*** Block opens ***
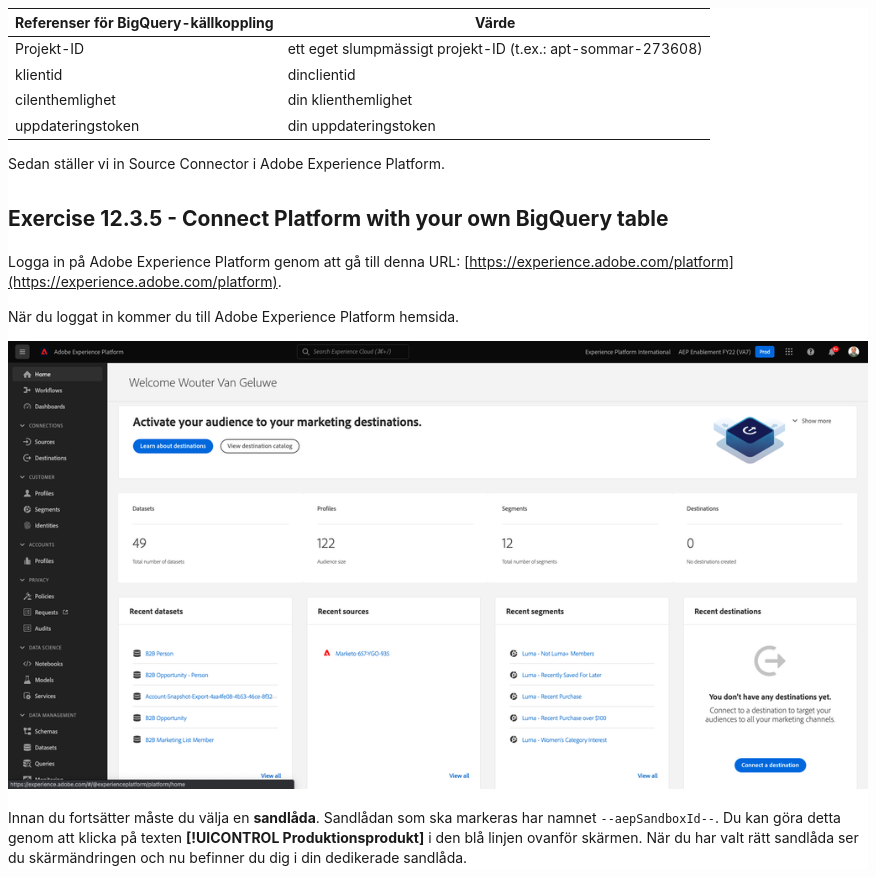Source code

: | Referenser för BigQuery-källkoppling | Värde |
| ----------------- |-------------| 
| Projekt-ID | ett eget slumpmässigt projekt-ID (t.ex.: apt-sommar-273608) |
| klientid | dinclientid |
| cilenthemlighet | din klienthemlighet |
| uppdateringstoken | din uppdateringstoken |

Sedan ställer vi in Source Connector i Adobe Experience Platform.

## Exercise 12.3.5 - Connect Platform with your own BigQuery table

Logga in på Adobe Experience Platform genom att gå till denna URL: [https://experience.adobe.com/platform](https://experience.adobe.com/platform).

När du loggat in kommer du till Adobe Experience Platform hemsida.

![Dataintag](../module2/images/home.png)

Innan du fortsätter måste du välja en **sandlåda**. Sandlådan som ska markeras har namnet ``--aepSandboxId--``. Du kan göra detta genom att klicka på texten **[!UICONTROL Produktionsprodukt]** i den blå linjen ovanför skärmen. När du har valt rätt sandlåda ser du skärmändringen och nu befinner du dig i din dedikerade sandlåda.
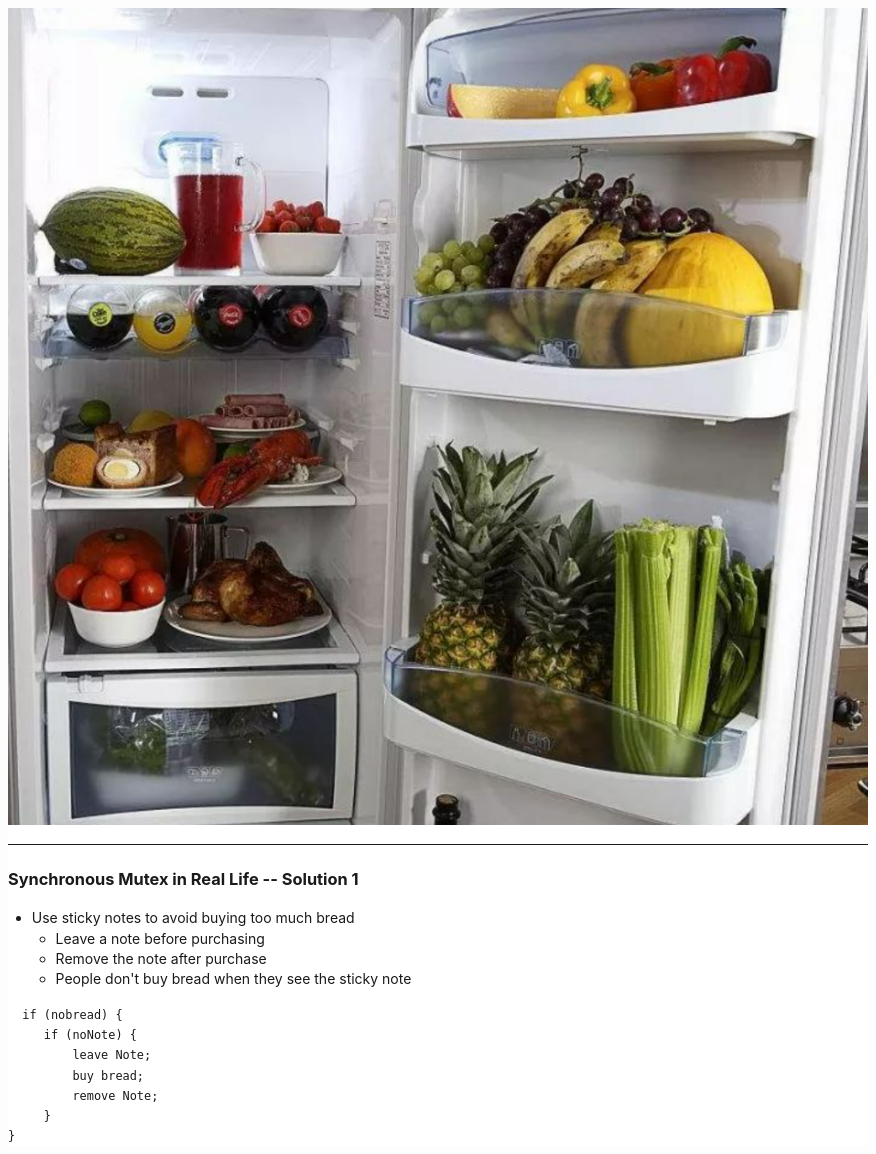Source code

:![bg right:30% 100%](figs/icebox.png)


---
### Synchronous Mutex in Real Life -- Solution 1
- Use sticky notes to avoid buying too much bread
   - Leave a note before purchasing
   - Remove the note after purchase
   - People don't buy bread when they see the sticky note
```
  if (nobread) {
     if (noNote) {
         leave Note;
         buy bread;
         remove Note;
     }
}
```
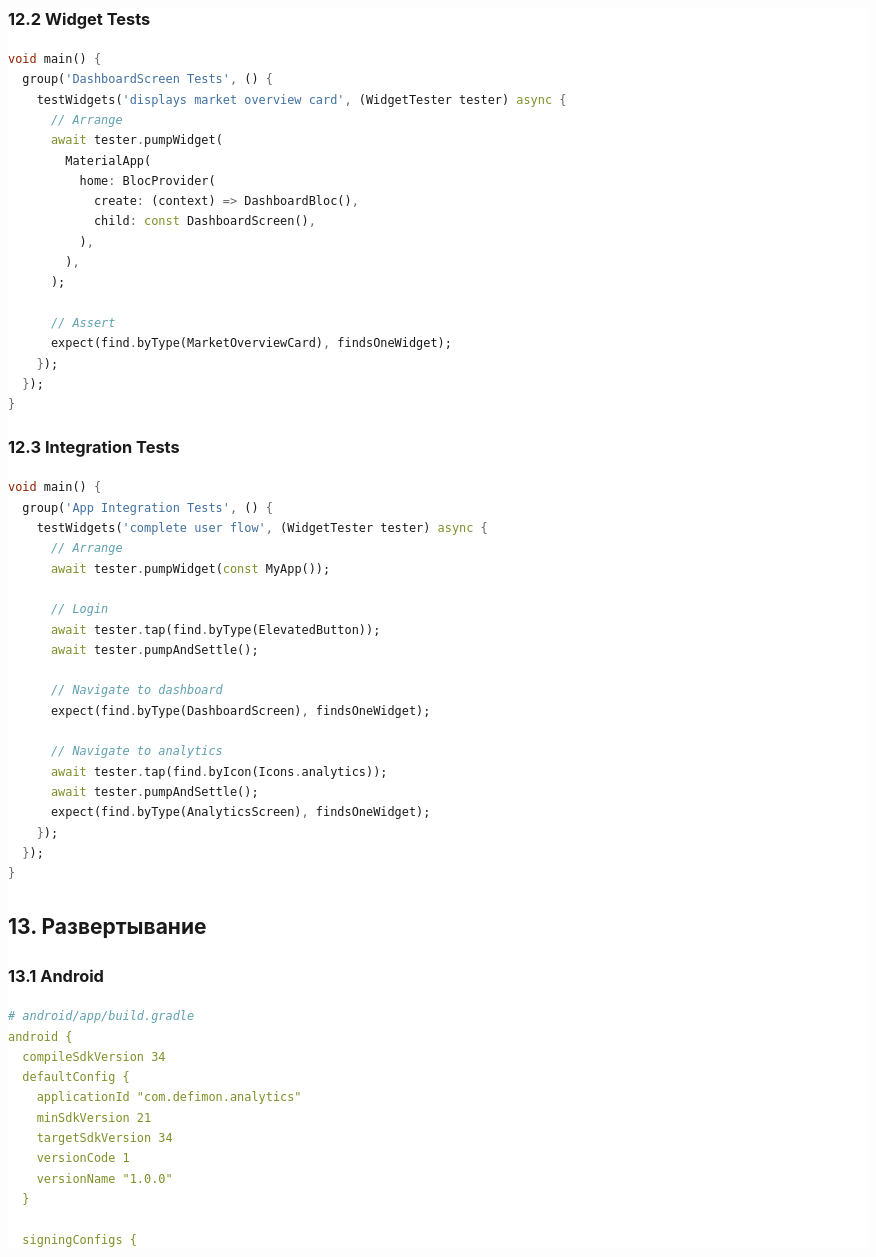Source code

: 
### 12.2 Widget Tests
```dart
void main() {
  group('DashboardScreen Tests', () {
    testWidgets('displays market overview card', (WidgetTester tester) async {
      // Arrange
      await tester.pumpWidget(
        MaterialApp(
          home: BlocProvider(
            create: (context) => DashboardBloc(),
            child: const DashboardScreen(),
          ),
        ),
      );
      
      // Assert
      expect(find.byType(MarketOverviewCard), findsOneWidget);
    });
  });
}
```

### 12.3 Integration Tests
```dart
void main() {
  group('App Integration Tests', () {
    testWidgets('complete user flow', (WidgetTester tester) async {
      // Arrange
      await tester.pumpWidget(const MyApp());
      
      // Login
      await tester.tap(find.byType(ElevatedButton));
      await tester.pumpAndSettle();
      
      // Navigate to dashboard
      expect(find.byType(DashboardScreen), findsOneWidget);
      
      // Navigate to analytics
      await tester.tap(find.byIcon(Icons.analytics));
      await tester.pumpAndSettle();
      expect(find.byType(AnalyticsScreen), findsOneWidget);
    });
  });
}
```

## 13. Развертывание

### 13.1 Android
```yaml
# android/app/build.gradle
android {
  compileSdkVersion 34
  defaultConfig {
    applicationId "com.defimon.analytics"
    minSdkVersion 21
    targetSdkVersion 34
    versionCode 1
    versionName "1.0.0"
  }
  
  signingConfigs {
```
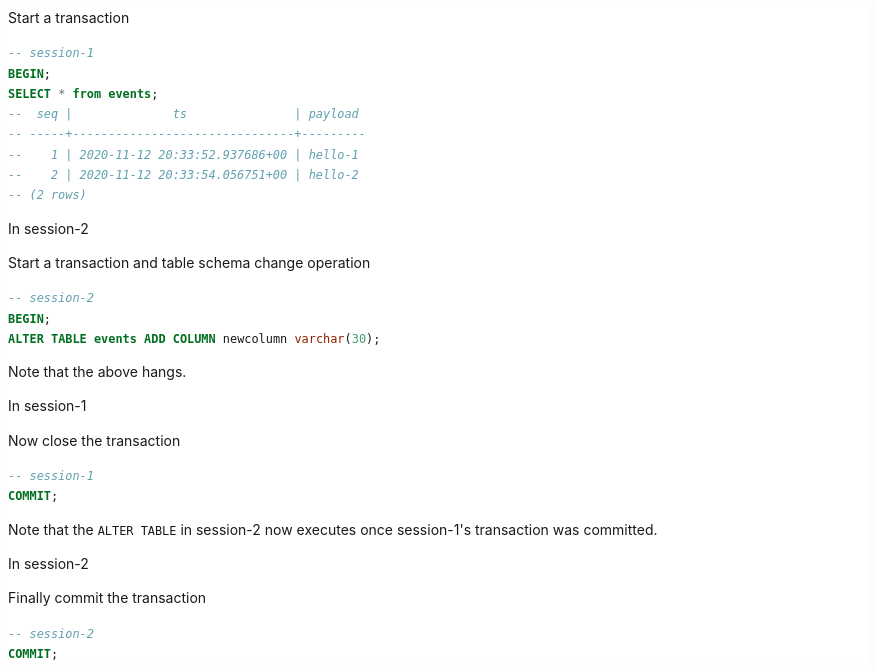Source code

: Start a transaction
```sql
-- session-1
BEGIN;
SELECT * from events;
--  seq |              ts               | payload
-- -----+-------------------------------+---------
--    1 | 2020-11-12 20:33:52.937686+00 | hello-1
--    2 | 2020-11-12 20:33:54.056751+00 | hello-2
-- (2 rows)
```

In session-2

Start a transaction and table schema change operation
```sql
-- session-2
BEGIN;
ALTER TABLE events ADD COLUMN newcolumn varchar(30);
```
Note that the above hangs.

In session-1

Now close the transaction
```sql
-- session-1
COMMIT;
```

Note that the `ALTER TABLE` in session-2 now executes once session-1's transaction was
committed.

In session-2

Finally commit the transaction
```sql
-- session-2
COMMIT;
```
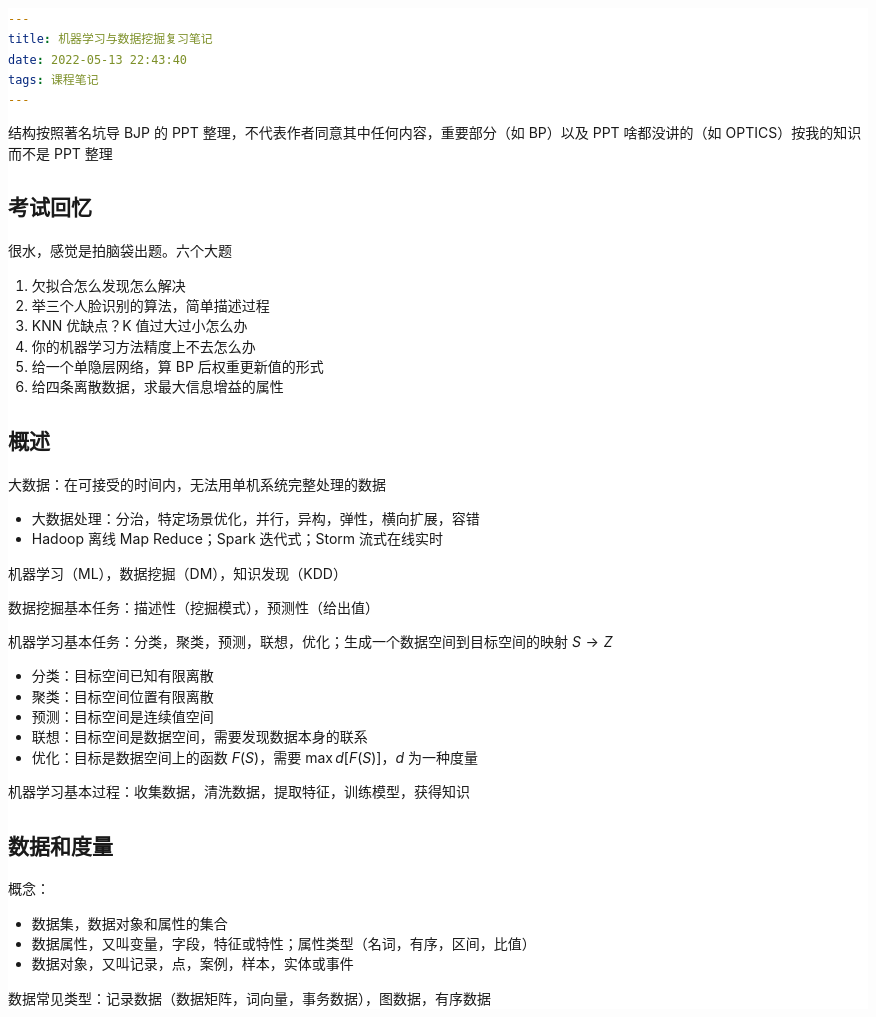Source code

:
 ```yaml
---
title: 机器学习与数据挖掘复习笔记
date: 2022-05-13 22:43:40
tags: 课程笔记
---
```




结构按照著名坑导 BJP 的 PPT 整理，不代表作者同意其中任何内容，重要部分（如 BP）以及 PPT 啥都没讲的（如 OPTICS）按我的知识而不是 PPT 整理


## 考试回忆

很水，感觉是拍脑袋出题。六个大题

1. 欠拟合怎么发现怎么解决
2. 举三个人脸识别的算法，简单描述过程
3. KNN 优缺点？K 值过大过小怎么办
4. 你的机器学习方法精度上不去怎么办
5. 给一个单隐层网络，算 BP 后权重更新值的形式
6. 给四条离散数据，求最大信息增益的属性


## 概述

大数据：在可接受的时间内，无法用单机系统完整处理的数据

- 大数据处理：分治，特定场景优化，并行，异构，弹性，横向扩展，容错
- Hadoop 离线 Map Reduce；Spark 迭代式；Storm 流式在线实时

机器学习（ML），数据挖掘（DM），知识发现（KDD）

数据挖掘基本任务：描述性（挖掘模式），预测性（给出值）

机器学习基本任务：分类，聚类，预测，联想，优化；生成一个数据空间到目标空间的映射 $S\to Z$

- 分类：目标空间已知有限离散
- 聚类：目标空间位置有限离散
- 预测：目标空间是连续值空间
- 联想：目标空间是数据空间，需要发现数据本身的联系
- 优化：目标是数据空间上的函数 $F(S)$，需要 $\max{d[F(S)]}$，$d$ 为一种度量

机器学习基本过程：收集数据，清洗数据，提取特征，训练模型，获得知识




## 数据和度量

概念：

- 数据集，数据对象和属性的集合
- 数据属性，又叫变量，字段，特征或特性；属性类型（名词，有序，区间，比值）
- 数据对象，又叫记录，点，案例，样本，实体或事件

数据常见类型：记录数据（数据矩阵，词向量，事务数据），图数据，有序数据
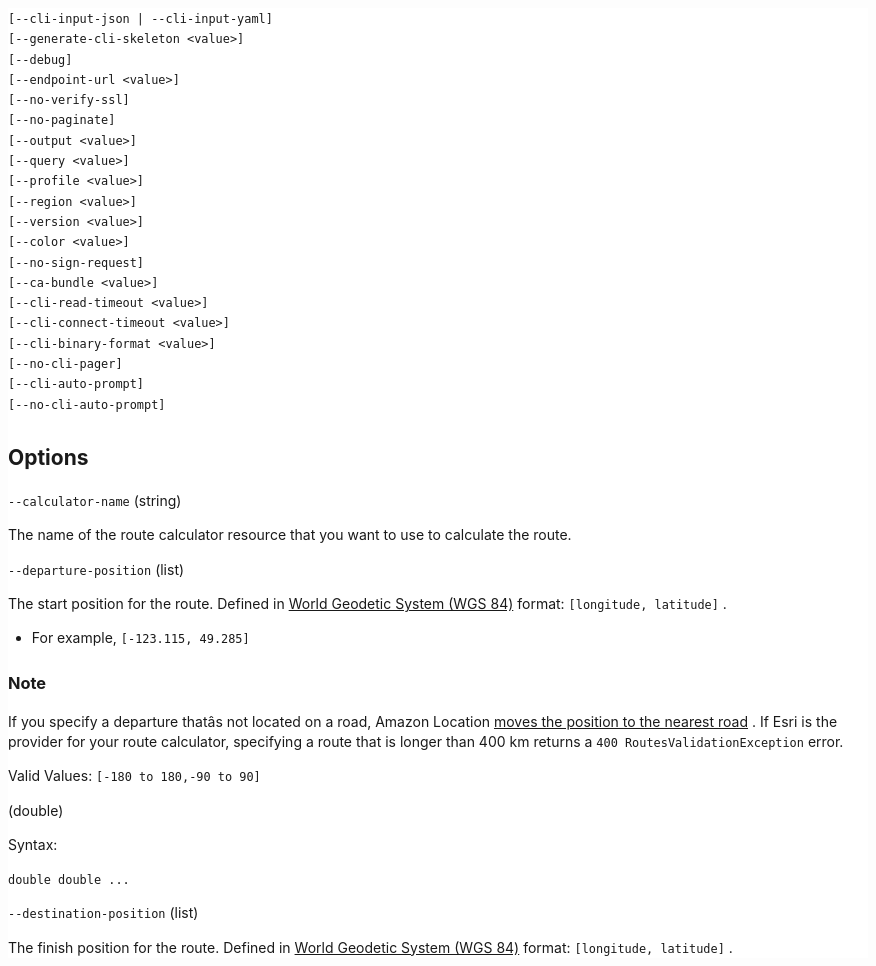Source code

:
 ```
[--cli-input-json | --cli-input-yaml]
[--generate-cli-skeleton <value>]
[--debug]
[--endpoint-url <value>]
[--no-verify-ssl]
[--no-paginate]
[--output <value>]
[--query <value>]
[--profile <value>]
[--region <value>]
[--version <value>]
[--color <value>]
[--no-sign-request]
[--ca-bundle <value>]
[--cli-read-timeout <value>]
[--cli-connect-timeout <value>]
[--cli-binary-format <value>]
[--no-cli-pager]
[--cli-auto-prompt]
[--no-cli-auto-prompt]
```

## Options

`--calculator-name` (string)

The name of the route calculator resource that you want to use to calculate the route.

`--departure-position` (list)

The start position for the route. Defined in [World Geodetic System (WGS 84)](https://earth-info.nga.mil/index.php?dir=wgs84&action=wgs84) format: `[longitude, latitude]` .

- For example, `[-123.115, 49.285]`

### Note

If you specify a departure thatâs not located on a road, Amazon Location [moves the position to the nearest road](https://docs.aws.amazon.com/location/latest/developerguide/snap-to-nearby-road.html) . If Esri is the provider for your route calculator, specifying a route that is longer than 400 km returns a `400 RoutesValidationException` error.

Valid Values: `[-180 to 180,-90 to 90]`

(double)

Syntax:

```
double double ...
```

`--destination-position` (list)

The finish position for the route. Defined in [World Geodetic System (WGS 84)](https://earth-info.nga.mil/index.php?dir=wgs84&action=wgs84) format: `[longitude, latitude]` .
*** Block closes ***
* **Exercise instructions**:
Transcribe all of the material exactly, leaving out whatever pictures it contains.

* **Expected answer**:
Source code

: | Referenser för BigQuery-källkoppling | Värde |
| ----------------- |-------------| 
| Projekt-ID | ett eget slumpmässigt projekt-ID (t.ex.: apt-sommar-273608) |
| klientid | dinclientid |
| cilenthemlighet | din klienthemlighet |
| uppdateringstoken | din uppdateringstoken |

Sedan ställer vi in Source Connector i Adobe Experience Platform.

## Exercise 12.3.5 - Connect Platform with your own BigQuery table

Logga in på Adobe Experience Platform genom att gå till denna URL: [https://experience.adobe.com/platform](https://experience.adobe.com/platform).

När du loggat in kommer du till Adobe Experience Platform hemsida.

![Dataintag](../module2/images/home.png)

Innan du fortsätter måste du välja en **sandlåda**. Sandlådan som ska markeras har namnet ``--aepSandboxId--``. Du kan göra detta genom att klicka på texten **[!UICONTROL Produktionsprodukt]** i den blå linjen ovanför skärmen. När du har valt rätt sandlåda ser du skärmändringen och nu befinner du dig i din dedikerade sandlåda.
Source code

:![bg right:30% 100%](figs/icebox.png)


---
### Synchronous Mutex in Real Life -- Solution 1
- Use sticky notes to avoid buying too much bread
   - Leave a note before purchasing
   - Remove the note after purchase
   - People don't buy bread when they see the sticky note
```
  if (nobread) {
     if (noNote) {
         leave Note;
         buy bread;
         remove Note;
     }
}
```
Source code

: 
### 12.2 Widget Tests
```dart
void main() {
  group('DashboardScreen Tests', () {
    testWidgets('displays market overview card', (WidgetTester tester) async {
      // Arrange
      await tester.pumpWidget(
        MaterialApp(
          home: BlocProvider(
            create: (context) => DashboardBloc(),
            child: const DashboardScreen(),
          ),
        ),
      );
      
      // Assert
      expect(find.byType(MarketOverviewCard), findsOneWidget);
    });
  });
}
```

### 12.3 Integration Tests
```dart
void main() {
  group('App Integration Tests', () {
    testWidgets('complete user flow', (WidgetTester tester) async {
      // Arrange
      await tester.pumpWidget(const MyApp());
      
      // Login
      await tester.tap(find.byType(ElevatedButton));
      await tester.pumpAndSettle();
      
      // Navigate to dashboard
      expect(find.byType(DashboardScreen), findsOneWidget);
      
      // Navigate to analytics
      await tester.tap(find.byIcon(Icons.analytics));
      await tester.pumpAndSettle();
      expect(find.byType(AnalyticsScreen), findsOneWidget);
    });
  });
}
```

## 13. Развертывание

### 13.1 Android
```yaml
# android/app/build.gradle
android {
  compileSdkVersion 34
  defaultConfig {
    applicationId "com.defimon.analytics"
    minSdkVersion 21
    targetSdkVersion 34
    versionCode 1
    versionName "1.0.0"
  }
  
  signingConfigs {
```
Source code

: Start a transaction
```sql
-- session-1
BEGIN;
SELECT * from events;
--  seq |              ts               | payload
-- -----+-------------------------------+---------
--    1 | 2020-11-12 20:33:52.937686+00 | hello-1
--    2 | 2020-11-12 20:33:54.056751+00 | hello-2
-- (2 rows)
```

In session-2

Start a transaction and table schema change operation
```sql
-- session-2
BEGIN;
ALTER TABLE events ADD COLUMN newcolumn varchar(30);
```
Note that the above hangs.

In session-1

Now close the transaction
```sql
-- session-1
COMMIT;
```

Note that the `ALTER TABLE` in session-2 now executes once session-1's transaction was
committed.

In session-2

Finally commit the transaction
```sql
-- session-2
COMMIT;
```
Source code

:
 ```yaml
---
title: 机器学习与数据挖掘复习笔记
date: 2022-05-13 22:43:40
tags: 课程笔记
---
```




结构按照著名坑导 BJP 的 PPT 整理，不代表作者同意其中任何内容，重要部分（如 BP）以及 PPT 啥都没讲的（如 OPTICS）按我的知识而不是 PPT 整理


## 考试回忆

很水，感觉是拍脑袋出题。六个大题

1. 欠拟合怎么发现怎么解决
2. 举三个人脸识别的算法，简单描述过程
3. KNN 优缺点？K 值过大过小怎么办
4. 你的机器学习方法精度上不去怎么办
5. 给一个单隐层网络，算 BP 后权重更新值的形式
6. 给四条离散数据，求最大信息增益的属性


## 概述

大数据：在可接受的时间内，无法用单机系统完整处理的数据

- 大数据处理：分治，特定场景优化，并行，异构，弹性，横向扩展，容错
- Hadoop 离线 Map Reduce；Spark 迭代式；Storm 流式在线实时

机器学习（ML），数据挖掘（DM），知识发现（KDD）

数据挖掘基本任务：描述性（挖掘模式），预测性（给出值）

机器学习基本任务：分类，聚类，预测，联想，优化；生成一个数据空间到目标空间的映射 $S\to Z$

- 分类：目标空间已知有限离散
- 聚类：目标空间位置有限离散
- 预测：目标空间是连续值空间
- 联想：目标空间是数据空间，需要发现数据本身的联系
- 优化：目标是数据空间上的函数 $F(S)$，需要 $\max{d[F(S)]}$，$d$ 为一种度量

机器学习基本过程：收集数据，清洗数据，提取特征，训练模型，获得知识




## 数据和度量

概念：

- 数据集，数据对象和属性的集合
- 数据属性，又叫变量，字段，特征或特性；属性类型（名词，有序，区间，比值）
- 数据对象，又叫记录，点，案例，样本，实体或事件

数据常见类型：记录数据（数据矩阵，词向量，事务数据），图数据，有序数据
Source code

:
 ```
[--cli-input-json | --cli-input-yaml]
[--generate-cli-skeleton <value>]
[--debug]
[--endpoint-url <value>]
[--no-verify-ssl]
[--no-paginate]
[--output <value>]
[--query <value>]
[--profile <value>]
[--region <value>]
[--version <value>]
[--color <value>]
[--no-sign-request]
[--ca-bundle <value>]
[--cli-read-timeout <value>]
[--cli-connect-timeout <value>]
[--cli-binary-format <value>]
[--no-cli-pager]
[--cli-auto-prompt]
[--no-cli-auto-prompt]
```

## Options

`--calculator-name` (string)

The name of the route calculator resource that you want to use to calculate the route.

`--departure-position` (list)

The start position for the route. Defined in [World Geodetic System (WGS 84)](https://earth-info.nga.mil/index.php?dir=wgs84&action=wgs84) format: `[longitude, latitude]` .

- For example, `[-123.115, 49.285]`

### Note

If you specify a departure thatâs not located on a road, Amazon Location [moves the position to the nearest road](https://docs.aws.amazon.com/location/latest/developerguide/snap-to-nearby-road.html) . If Esri is the provider for your route calculator, specifying a route that is longer than 400 km returns a `400 RoutesValidationException` error.

Valid Values: `[-180 to 180,-90 to 90]`

(double)

Syntax:

```
double double ...
```

`--destination-position` (list)

The finish position for the route. Defined in [World Geodetic System (WGS 84)](https://earth-info.nga.mil/index.php?dir=wgs84&action=wgs84) format: `[longitude, latitude]` .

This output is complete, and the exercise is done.